I have an upstream application sending following JSON message to an SNS topic. We use AWS lambda function to save this JSON object in S3:
{
"processResult": {
"processName": "XYZ",
"stageResults": {
"Read Files": {
"status": "PROCESSED",
"error": "",
"timeTaken": 26064469473
},
"Convert Files": {
"status": "PROCESSED",
"error": "",
"timeTaken": 97968896
}
},
"processMetrics": {
"filesProcessed": 1157,
"filesWithExceptionCount": 1,
"timeTaken": "367.460031s",
"metricsCalcTime": "6.061847s",
"totalTimeTaken": "373.521878s"
},
"succeeded": true
}
}
If you observe within the "stageResults" STRUCT, I have the attributes with spaces, like "Read Files" and "Convert Files" and when i am trying to read this JSON from S3 using AWS Athena (AWS Glue Crawler), I am getting following error:
HIVE_METASTORE_ERROR: com.facebook.presto.spi.PrestoException: Error: : expected at the position 51 of 'struct<....

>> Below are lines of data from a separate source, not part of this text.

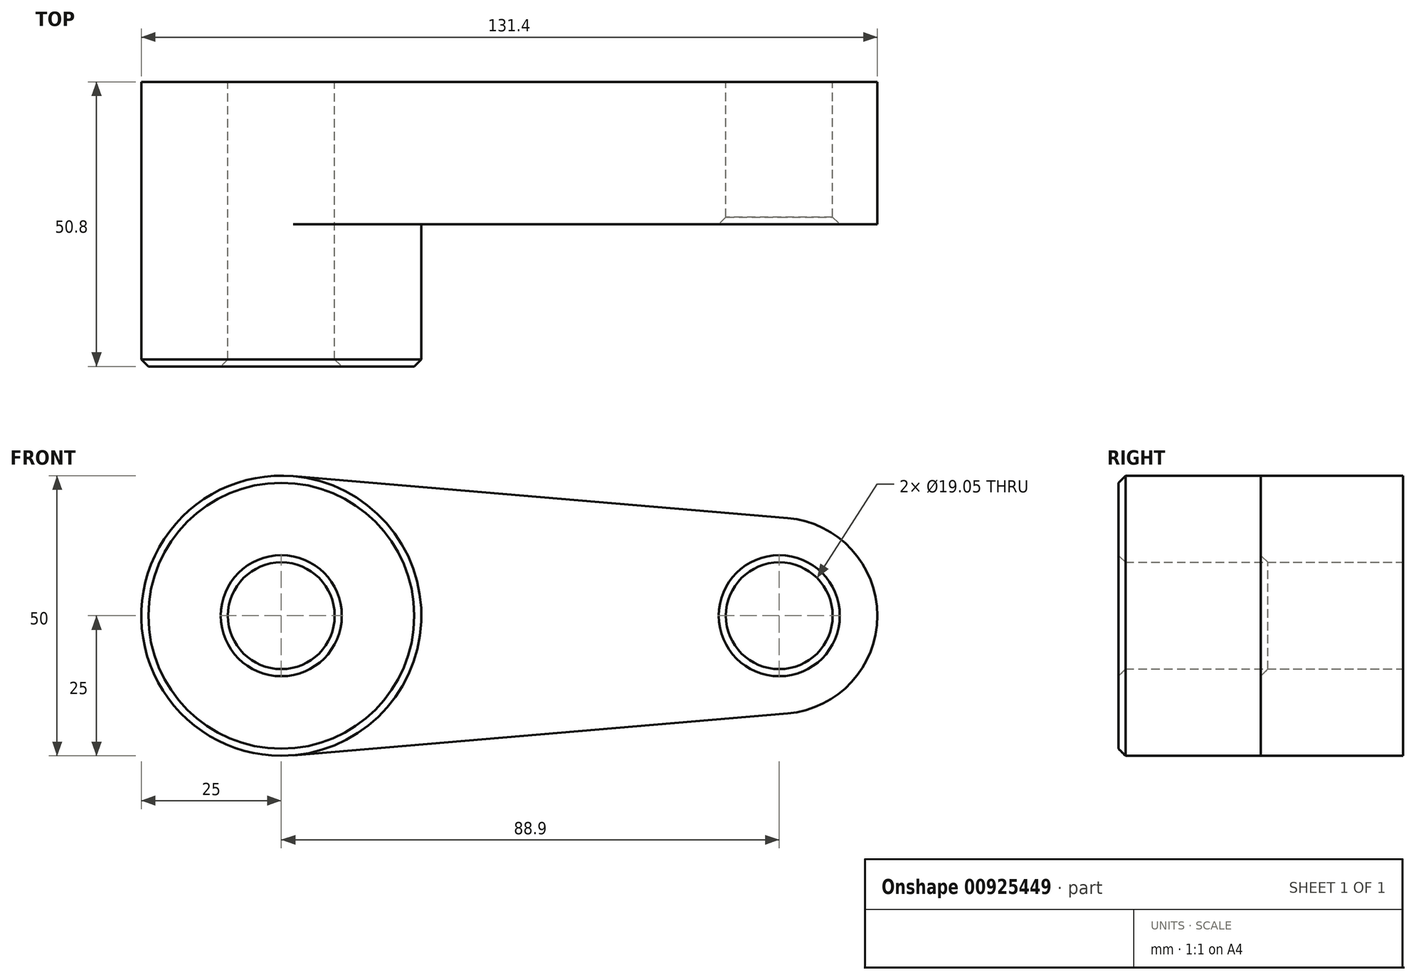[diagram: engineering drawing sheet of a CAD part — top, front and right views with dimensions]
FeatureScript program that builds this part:
annotation { "Feature Type Name" : "Feature", "Feature Type Description" : "" }
export const myFeature = defineFeature(function(context is Context, id is Id, definition is map)
    precondition{}
    {
        {
            var Q0;
            Q0=qCreatedBy(makeId("Front.planeOp"),FACE);
            var sketch = newSketch(context, id + "F0", { "sketchPlane" : qUnion([Q0])});
            skCircle(sketch, "E0", {"center": v(88.9, 0) * mm, "radius": 17.5 * mm});
            skLineSegment(sketch, "E1", {"start": v(2.1, 24.91) * mm, "end": v(90.38, 17.44) * mm});
            skLineSegment(sketch, "E2", {"start": v(2.1, -24.91) * mm, "end": v(90.38, -17.44) * mm});
            skCircle(sketch, "E3.converted", {"center": v(0, 0) * mm, "radius": 25 * mm});
            skCircle(sketch, "E4", {"center": v(0, 0) * mm, "radius": 9.53 * mm});
            skCircle(sketch, "E5", {"center": v(88.9, 0) * mm, "radius": 9.53 * mm});
            skSolve(sketch);
        }
        {
            var Q0;
            Q0 = qSketchRegion(id + "F0", true);
            extrude(context, id + "F1", {"entities" : qUnion([Q0]), "depth" : 25.4 * mm, "offsetDistance" : 25.4 * mm});
        }
        {
            var Q0;
            Q0=makeQuery(id+"F0.imprint","IMPRINT",FACE,{"disambiguationData":[TD([[makeQuery(id+"F0.imprint","IMPRINT",EDGE,{"derivedFrom":sQuery(id+"F0.wireOp",EDGE,"E4")}),-1.0]])]});
            extrude(context, id + "F2", {"entities" : qUnion([Q0]), "operationType" : NewBodyOperationType.ADD, "depth" : 50.8 * mm, "offsetDistance" : 25.4 * mm});
        }
        {
            var Q0;
            Q0=makeQuery(id+"F2.opExtrude","CAP_EDGE",EDGE,{"disambiguationData":[OSD([sQuery(id+"F0.wireOp",EDGE,"E4")])],"isStart":false});
            var Q1;
            Q1=makeQuery(id+"F2.opExtrude","CAP_EDGE",EDGE,{"disambiguationData":[OSD([sQuery(id+"F0.wireOp",EDGE,"E3.converted")])],"isStart":false});
            var Q2;
            Q2=makeQuery(id+"F1.opExtrude","CAP_EDGE",EDGE,{"disambiguationData":[OSD([sQuery(id+"F0.wireOp",EDGE,"E5")])],"isStart":false});
            chamfer(context, id + "F3", {"entities" : qUnion([Q0, Q1, Q2]), "width" : 1.27 * mm, "tangentPropagation" : true});
        }
    });
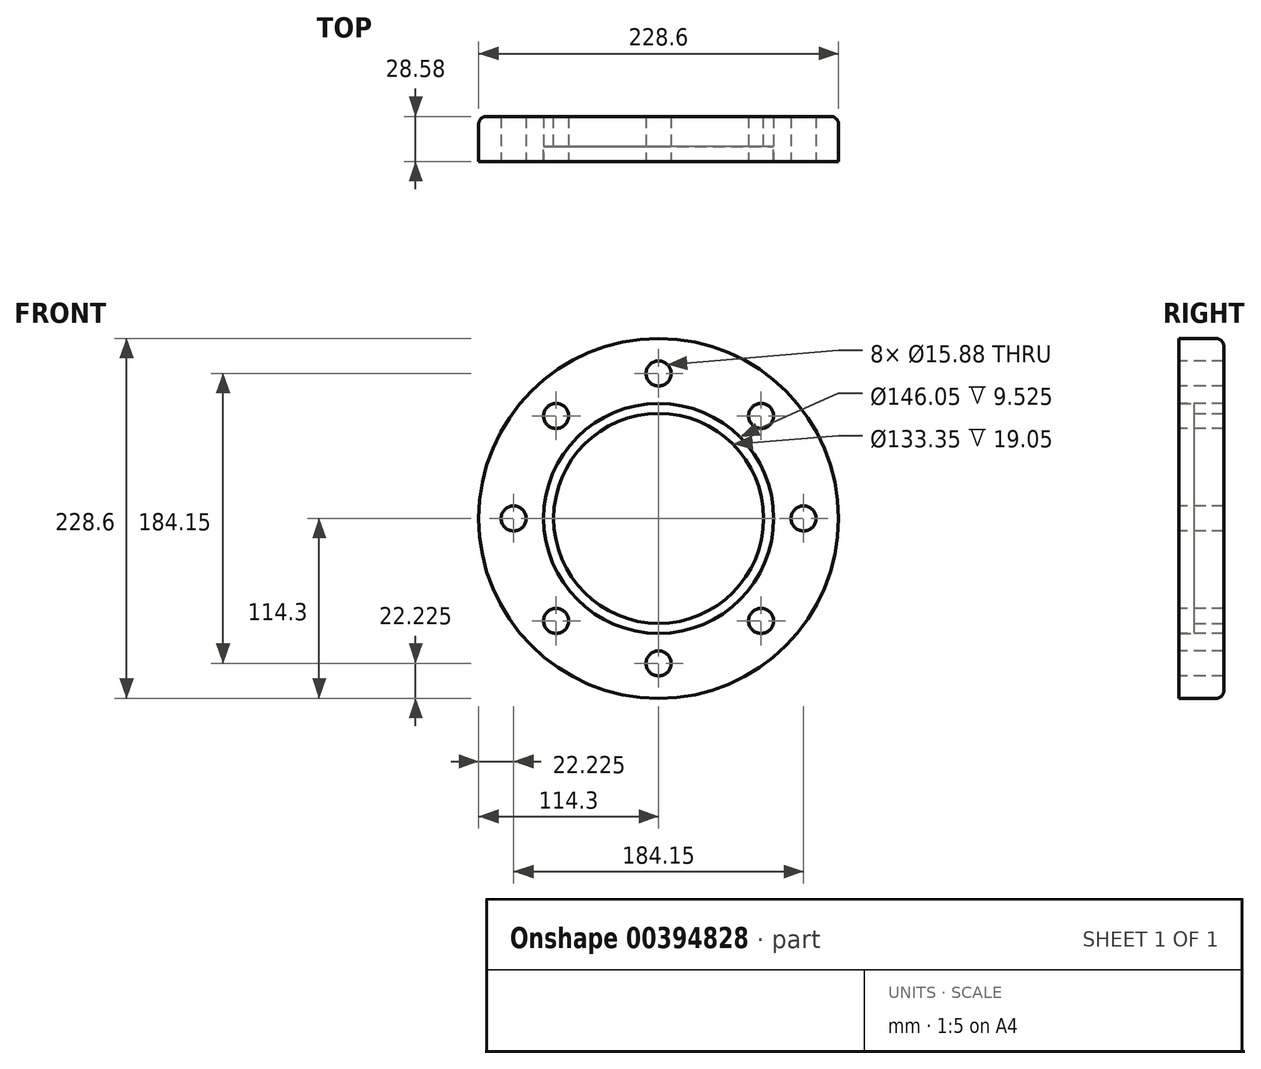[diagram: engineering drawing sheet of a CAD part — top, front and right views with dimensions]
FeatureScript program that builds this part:
annotation { "Feature Type Name" : "Feature", "Feature Type Description" : "" }
export const myFeature = defineFeature(function(context is Context, id is Id, definition is map)
    precondition{}
    {
        {
            var Q0;
            Q0=qCreatedBy(makeId("Right.planeOp"),FACE);
            var sketch = newSketch(context, id + "F0", { "sketchPlane" : qUnion([Q0])});
            skLineSegment(sketch, "E0", {"start": v(52.3, 0) * mm, "end": v(-51.3, 0) * mm, "construction": true});
            skLineSegment(sketch, "E1", {"start": v(0, 58.82) * mm, "end": v(0, -54.81) * mm, "construction": true});
            skLineSegment(sketch, "E2", {"start": v(0, 114.3) * mm, "end": v(0, 73.03) * mm});
            skLineSegment(sketch, "E3", {"start": v(0, 73.03) * mm, "end": v(9.53, 73.03) * mm});
            skLineSegment(sketch, "E4", {"start": v(9.53, 73.03) * mm, "end": v(9.53, 66.68) * mm});
            skLineSegment(sketch, "E5", {"start": v(9.53, 66.68) * mm, "end": v(28.58, 66.68) * mm});
            skLineSegment(sketch, "E6", {"start": v(28.58, 66.68) * mm, "end": v(28.58, 114.3) * mm});
            skLineSegment(sketch, "E7", {"start": v(28.58, 114.3) * mm, "end": v(0, 114.3) * mm});
            skSolve(sketch);
        }
        {
            var Q0;
            Q0=qSketchRegion(id+"F0",true);
            var Q1;
            Q1=sQuery(id+"F0.wireOp",EDGE,"E0");
            revolve(context, id + "F1", {"entities" : qUnion([Q0]), "axis" : qUnion([Q1]), "revolveType" : RevolveType.FULL});
        }
        {
            var Q0;
            Q0=makeQuery(id+"F1.opRevolve","SWEPT_FACE",FACE,{"disambiguationData":[OSD([sQuery(id+"F0.wireOp",EDGE,"E2")])]});
            var sketch = newSketch(context, id + "F2", { "sketchPlane" : qUnion([Q0])});
            skCircle(sketch, "E8", {"center": v(0, 92.08) * mm, "radius": 7.94 * mm});
            skCircle(sketch, "E9.1.0", {"center": v(-65.1, 65.1) * mm, "radius": 7.94 * mm});
            skCircle(sketch, "E9.2.0", {"center": v(-92.08, 0) * mm, "radius": 7.94 * mm});
            skCircle(sketch, "E9.3.0", {"center": v(-65.1, -65.1) * mm, "radius": 7.94 * mm});
            skCircle(sketch, "E9.4.0", {"center": v(0, -92.08) * mm, "radius": 7.94 * mm});
            skCircle(sketch, "E9.5.0", {"center": v(65.1, -65.1) * mm, "radius": 7.94 * mm});
            skCircle(sketch, "E9.6.0", {"center": v(92.08, 0) * mm, "radius": 7.94 * mm});
            skCircle(sketch, "E9.7.0", {"center": v(65.1, 65.1) * mm, "radius": 7.94 * mm});
            skPoint(sketch, "E9.center", {"position": v(0, 0) * mm});
            skSolve(sketch);
        }
        {
            var Q0;
            Q0=qSketchRegion(id+"F2",true);
            extrude(context, id + "F3", {"entities" : qUnion([Q0]), "operationType" : NewBodyOperationType.REMOVE, "endBound" : BoundingType.THROUGH_ALL, "oppositeDirection" : true, "depth" : 25.4 * mm});
        }
        {
            var Q0;
            Q0=makeQuery(id+"F1.opRevolve","SWEPT_EDGE",EDGE,{"disambiguationData":[OSD([sQuery(id+"F0.wireOp",EDGE,"E6"),sQuery(id+"F0.wireOp",EDGE,"E7")])]});
            fillet(context, id + "F4", {"entities" : qUnion([Q0]), "radius" : 5.08 * mm, "tangentPropagation" : true, "allowEdgeOverflow" : false});
        }
    });
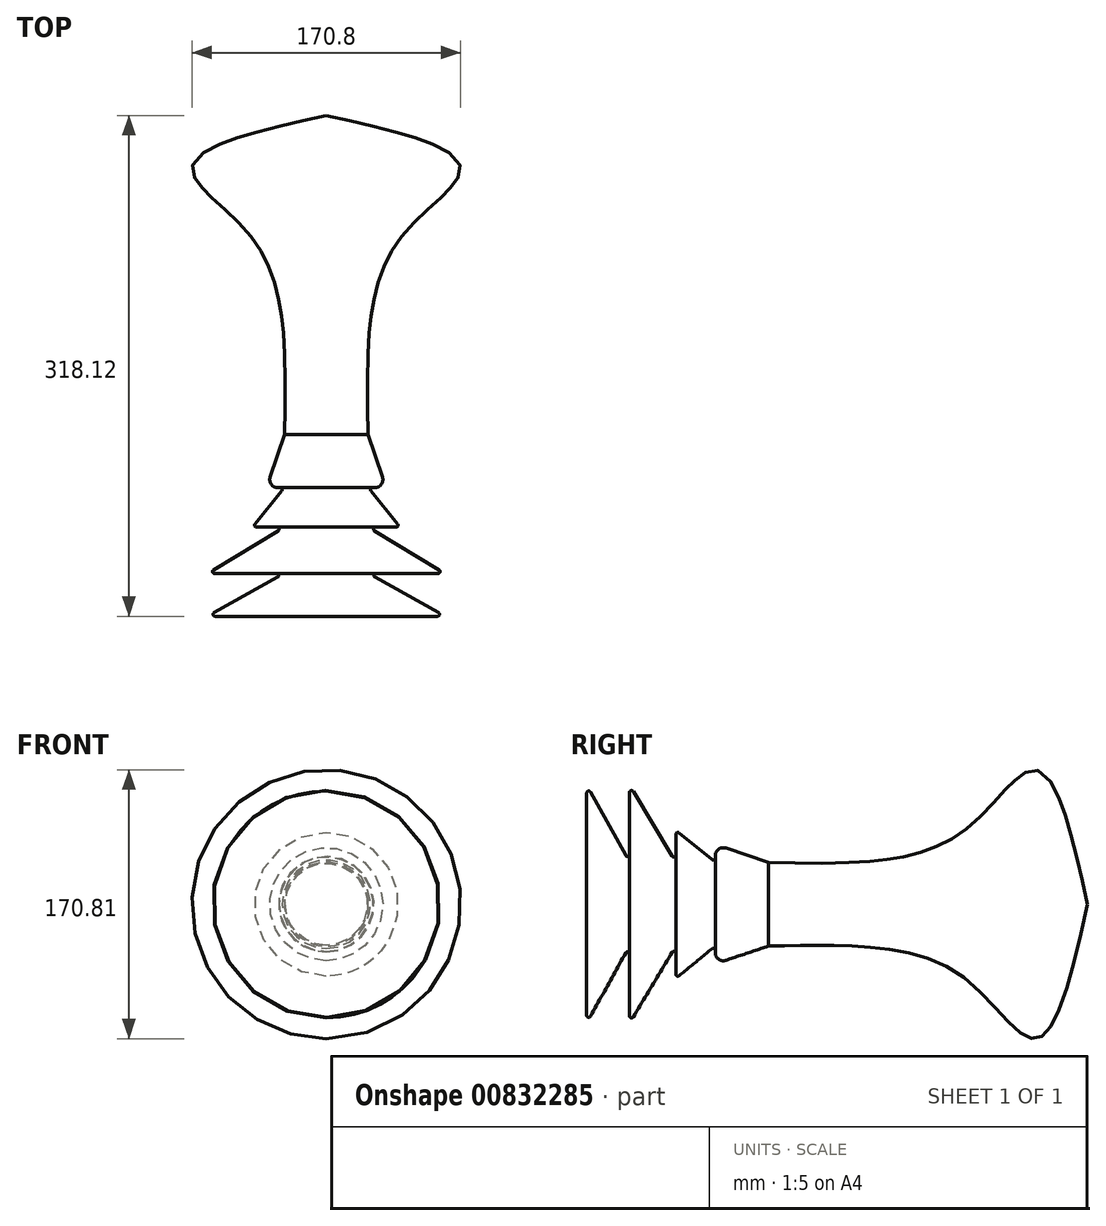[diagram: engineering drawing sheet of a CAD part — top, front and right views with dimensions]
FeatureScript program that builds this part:
annotation { "Feature Type Name" : "Feature", "Feature Type Description" : "" }
export const myFeature = defineFeature(function(context is Context, id is Id, definition is map)
    precondition{}
    {
        {
            var Q0;
            Q0=qCreatedBy(makeId("Right.planeOp"),FACE);
            var sketch = newSketch(context, id + "F0", { "sketchPlane" : qUnion([Q0])});
            skLineSegment(sketch, "E0", {"start": v(0, 0) * mm, "end": v(0, -48.92) * mm});
            skLineSegment(sketch, "E1", {"start": v(0, -48.92) * mm, "end": v(27.18, 0) * mm});
            skLineSegment(sketch, "E2", {"start": v(27.18, 0) * mm, "end": v(27.18, -48.92) * mm});
            skLineSegment(sketch, "E3", {"start": v(27.18, -48.92) * mm, "end": v(56.63, 0) * mm});
            skLineSegment(sketch, "E4", {"start": v(56.63, 0) * mm, "end": v(56.63, -20.5) * mm});
            skLineSegment(sketch, "E5", {"start": v(56.63, -20.5) * mm, "end": v(81.64, 0) * mm});
            skLineSegment(sketch, "E6", {"start": v(81.64, 0) * mm, "end": v(81.64, -11.29) * mm});
            skLineSegment(sketch, "E7", {"start": v(81.64, -11.29) * mm, "end": v(115.32, 0) * mm});
            skFitSpline(sketch, "E8", {"points": [v(115.32, 0) * mm, v(169.4, 0) * mm, v(239.8, -20.22) * mm, v(285.02, -58.76) * mm, v(318.12, 26.6) * mm], "startDerivative": vector(232.67, 6.36) * mm, "endDerivative": vector(97.78, 436.74) * mm});
            skLineSegment(sketch, "E9", {"start": v(0, 0) * mm, "end": v(0, 26.6) * mm});
            skLineSegment(sketch, "E10", {"start": v(0, 26.6) * mm, "end": v(318.12, 26.6) * mm});
            skSolve(sketch);
        }
        {
            var Q0;
            Q0=makeQuery(id+"F0.imprint","IMPRINT",FACE,{"disambiguationData":[TD([[makeQuery(id+"F0.imprint","IMPRINT",EDGE,{"derivedFrom":sQuery(id+"F0.wireOp",EDGE,"E0")}),1.0]])]});
            var Q1;
            Q1=sQuery(id+"F0.wireOp",EDGE,"E10");
            revolve(context, id + "F1", {"surfaceOperationType" : NewSurfaceOperationType.NEW, "entities" : qUnion([Q0]), "axis" : qUnion([Q1]), "revolveType" : RevolveType.FULL});
        }
        {
            var Q0;
            Q0=makeQuery(id+"F1.opRevolve","SWEPT_EDGE",EDGE,{"disambiguationData":[OSD([sQuery(id+"F0.wireOp",EDGE,"E6"),sQuery(id+"F0.wireOp",EDGE,"E7")])]});
            fillet(context, id + "F2", {"entities" : qUnion([Q0]), "radius" : 5.08 * mm, "tangentPropagation" : true, "allowEdgeOverflow" : false});
        }
        {
            var Q0;
            Q0=makeQuery(id+"F1.opRevolve","SWEPT_EDGE",EDGE,{"disambiguationData":[OSD([sQuery(id+"F0.wireOp",EDGE,"E5"),sQuery(id+"F0.wireOp",EDGE,"E6")])]});
            var Q1;
            Q1=makeQuery(id+"F1.opRevolve","SWEPT_EDGE",EDGE,{"disambiguationData":[OSD([sQuery(id+"F0.wireOp",EDGE,"E4"),sQuery(id+"F0.wireOp",EDGE,"E5")])]});
            var Q2;
            Q2=makeQuery(id+"F1.opRevolve","SWEPT_EDGE",EDGE,{"disambiguationData":[OSD([sQuery(id+"F0.wireOp",EDGE,"E3"),sQuery(id+"F0.wireOp",EDGE,"E4")])]});
            var Q3;
            Q3=makeQuery(id+"F1.opRevolve","SWEPT_EDGE",EDGE,{"disambiguationData":[OSD([sQuery(id+"F0.wireOp",EDGE,"E2"),sQuery(id+"F0.wireOp",EDGE,"E3")])]});
            var Q4;
            Q4=makeQuery(id+"F1.opRevolve","SWEPT_EDGE",EDGE,{"disambiguationData":[OSD([sQuery(id+"F0.wireOp",EDGE,"E1"),sQuery(id+"F0.wireOp",EDGE,"E2")])]});
            var Q5;
            Q5=makeQuery(id+"F1.opRevolve","SWEPT_EDGE",EDGE,{"disambiguationData":[OSD([sQuery(id+"F0.wireOp",EDGE,"E0"),sQuery(id+"F0.wireOp",EDGE,"E1")])]});
            fillet(context, id + "F3", {"entities" : qUnion([Q0, Q1, Q2, Q3, Q4, Q5]), "radius" : 1.27 * mm, "tangentPropagation" : true, "allowEdgeOverflow" : false});
        }
    });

......but ' ' is found. (Service: null; Status Code: 0; Error Code: null; Request ID: null)
But when I manually edit the JSON message by modifying "stageResults" STRUCT like "Read_Files" and "Convert_Files", I was able to read and query the JSON using AWS Athena tables successfully.
Following is the piece of code from AWS Lambda which triggers on SNS topic, reads JSON message and saves it in S3:
import json
import boto3
import random
import string
file_name = ''.join([random.choice(string.ascii_lowercase) for i in range(16)])
def lambda_handler(event, context):
target_bucket = 'bucket-name'
target_key = 'input=clientdata/' + file_name + '.json'
s3 = boto3.resource('s3')
for record in event['Records']:
payload = record["body"]
data = json.loads(payload)
print(data)
print("copying JSON message...")
s3.Object('target_bucket', 'target_key').put(
Body=(bytes(json.dumps(data).encode('UTF-8')))
)
Now, I want to know how to modify this JSON message before saving it to S3 using AWS Lambda. Any help is appreciated.